· 7 min read ·

Responding to a Breach You Didn't Own: Supply Chain IR from the Consumer Side

Source: simonwillison

The incident response literature has a perspective problem. Most of it is written for the organization that got breached: the company whose database was accessed, the service whose infrastructure was compromised, the vendor whose code was exfiltrated. Frameworks like NIST SP 800-61, internal runbooks, and tabletop exercises all assume you have forensic access to the broken system. You can pull logs, audit access patterns, and determine blast radius through evidence you control.

The LiteLLM supply chain attack created a different kind of victim. Thousands of developers installed a compromised Python package, litellm 1.82.8, without knowing it. They did not own the build pipeline that was compromised. They had no access to the attacker’s exfiltration infrastructure.
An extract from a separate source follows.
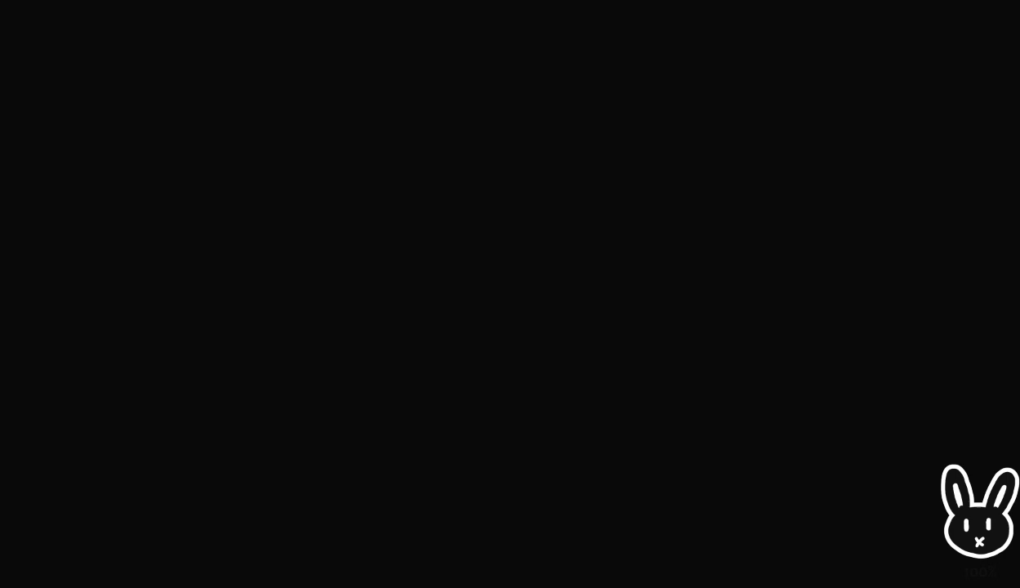
Gameplay with keyboard; each line is a JSON object with the keys held at the frame after it. "events" lists presses ("down") and releases ("up") of ".", "a", "alt_l", "alt_r", "b", "c", "comma", "d", "e", "f", "g", "h", "i", "j", "k", "l", "m", "n", "o", "q", "r", "s", "shift", "space", "super", "t", "u", "v", "w", "x", "y" and "z" between this image and that frame as [ms after this image, input, new state], when the widget could be followed in between. No other keys are recorded. Mouse input is not recorded.
{"keys": [], "events": []}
They could not pull server logs to confirm what was collected. Yet they needed to make real-time decisions about credential rotation, scope of exposure, and whether their production systems had been actively exploited. Simon Willison’s minute-by-minute account of his response is one of the few detailed public documents of that experience, and its value is precisely that it shows the uncertain, iterative shape of responding to an attack on a system you did not own.

What Made litellm Users a Concentrated Target

The compromised package shipped a malicious file, litellm_init.pth, inside site-packages. Python’s site module processes every .pth file on interpreter startup, and any line beginning with import is executed as code rather than treated as a path entry. The malicious file used base64-obfuscated payloads in this mechanism to exfiltrate environment variables to an attacker-controlled server on every Python invocation, persistent and recurring for as long as the compromised version remained installed.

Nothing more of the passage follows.